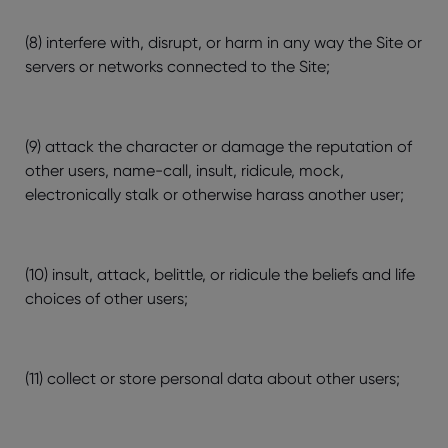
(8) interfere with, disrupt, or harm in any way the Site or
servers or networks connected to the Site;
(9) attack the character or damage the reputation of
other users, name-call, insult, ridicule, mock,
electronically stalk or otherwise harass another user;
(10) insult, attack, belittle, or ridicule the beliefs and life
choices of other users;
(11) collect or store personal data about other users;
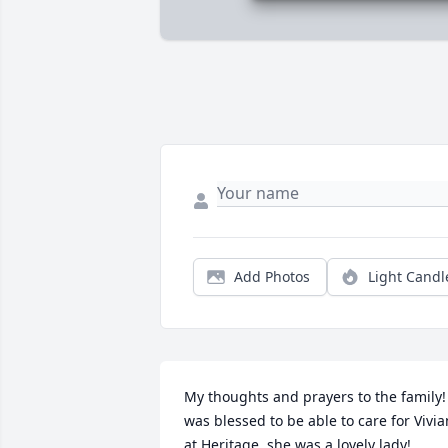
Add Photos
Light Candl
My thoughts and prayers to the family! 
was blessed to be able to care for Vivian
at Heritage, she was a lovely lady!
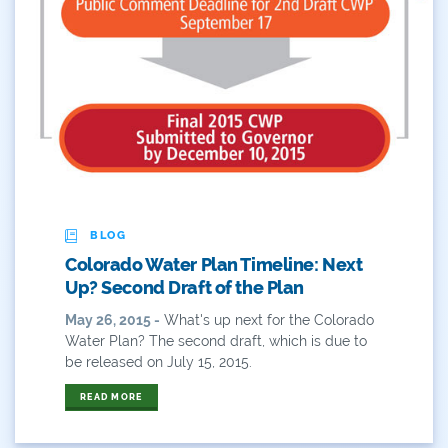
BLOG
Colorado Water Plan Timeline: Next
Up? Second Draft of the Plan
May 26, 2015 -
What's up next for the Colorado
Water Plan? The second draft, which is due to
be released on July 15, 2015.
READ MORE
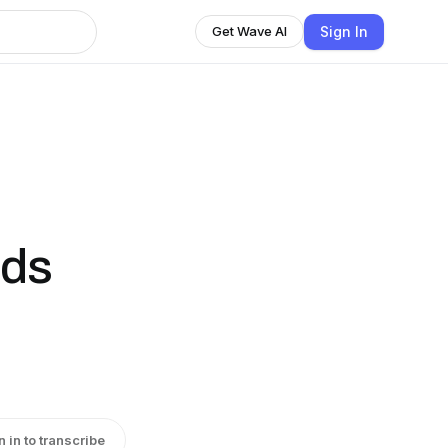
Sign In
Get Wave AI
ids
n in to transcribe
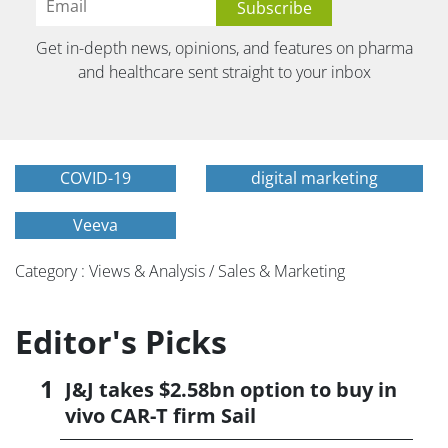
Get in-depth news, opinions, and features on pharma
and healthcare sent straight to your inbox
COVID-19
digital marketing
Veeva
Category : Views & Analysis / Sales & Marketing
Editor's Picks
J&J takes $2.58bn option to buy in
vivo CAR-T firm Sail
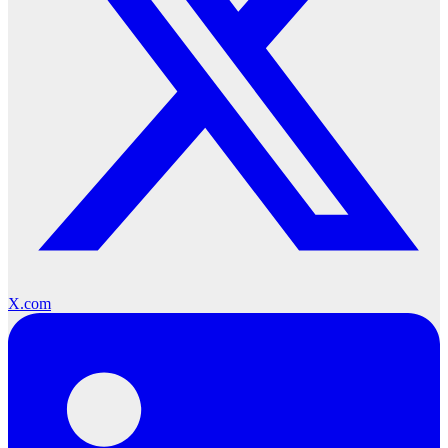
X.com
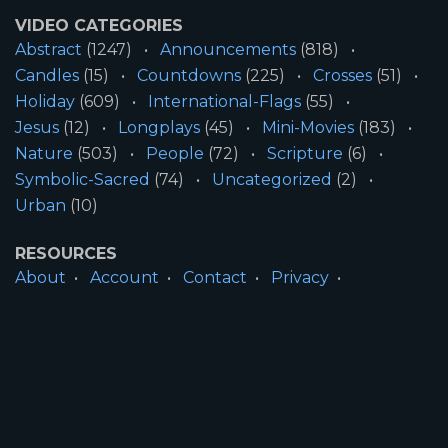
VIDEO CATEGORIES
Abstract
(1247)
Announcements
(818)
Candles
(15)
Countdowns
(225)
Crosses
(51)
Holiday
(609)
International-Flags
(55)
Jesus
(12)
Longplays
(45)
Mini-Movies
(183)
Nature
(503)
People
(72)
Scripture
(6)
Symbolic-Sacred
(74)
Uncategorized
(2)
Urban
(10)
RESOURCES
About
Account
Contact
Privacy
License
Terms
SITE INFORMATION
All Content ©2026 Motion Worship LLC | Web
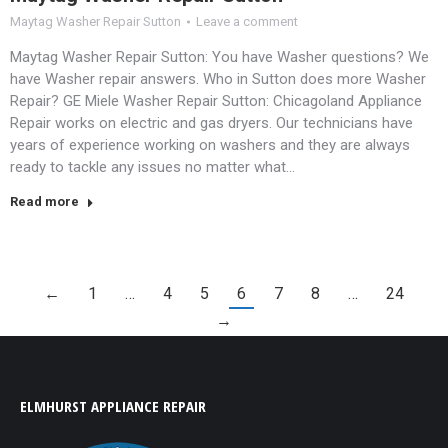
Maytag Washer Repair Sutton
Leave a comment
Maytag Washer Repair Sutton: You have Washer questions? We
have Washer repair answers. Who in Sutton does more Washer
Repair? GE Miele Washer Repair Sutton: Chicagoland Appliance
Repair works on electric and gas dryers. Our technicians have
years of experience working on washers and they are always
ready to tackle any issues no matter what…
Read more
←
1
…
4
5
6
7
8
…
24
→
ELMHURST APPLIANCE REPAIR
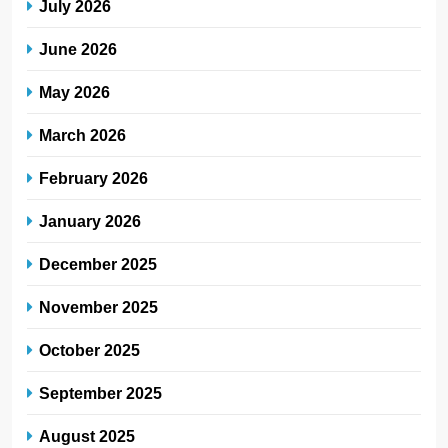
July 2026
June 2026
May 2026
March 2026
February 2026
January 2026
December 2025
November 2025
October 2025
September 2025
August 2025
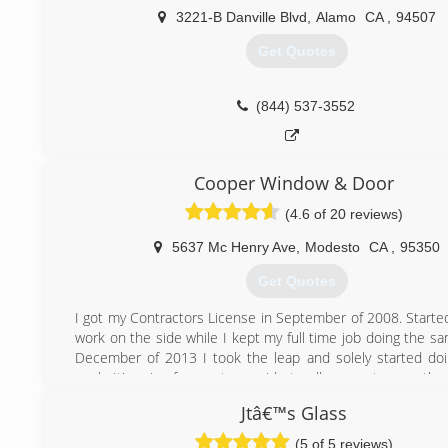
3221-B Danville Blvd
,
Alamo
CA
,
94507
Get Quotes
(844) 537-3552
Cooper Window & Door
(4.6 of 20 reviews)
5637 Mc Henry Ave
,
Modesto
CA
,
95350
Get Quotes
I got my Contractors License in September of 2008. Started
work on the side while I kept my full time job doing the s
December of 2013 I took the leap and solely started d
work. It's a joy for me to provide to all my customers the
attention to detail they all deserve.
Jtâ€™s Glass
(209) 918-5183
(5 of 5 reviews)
# # # # # # #
_Your assignment_: The lines you need are those with the word "ridicule"; list them from the entries.

_Response to the exercise_:
other users, name-call, insult, ridicule, mock,
(10) insult, attack, belittle, or ridicule the beliefs and life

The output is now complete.